What needs to be done
Verbatim copy without images: return all of the data as it stands.

Given material
-=-=-=-=-

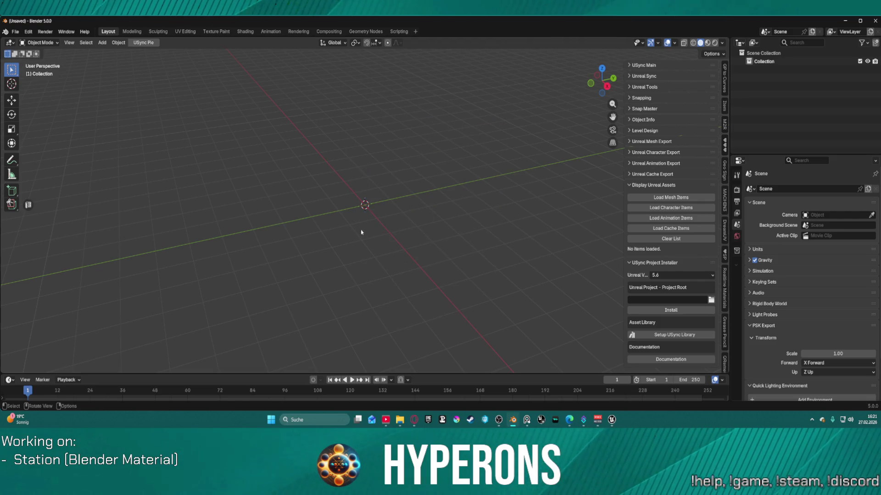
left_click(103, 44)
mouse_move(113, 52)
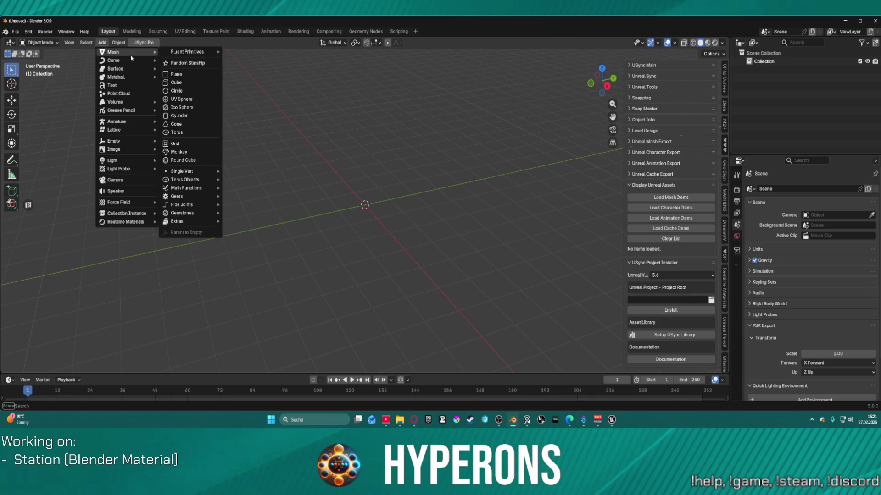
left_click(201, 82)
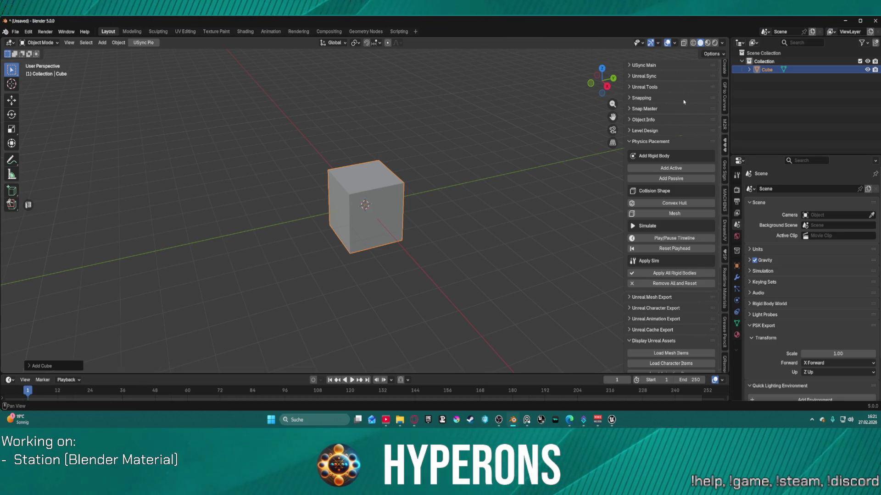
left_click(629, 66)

-=-=-=-=-

Response to this task
left_click(103, 44)
mouse_move(113, 52)
left_click(201, 82)
left_click(629, 66)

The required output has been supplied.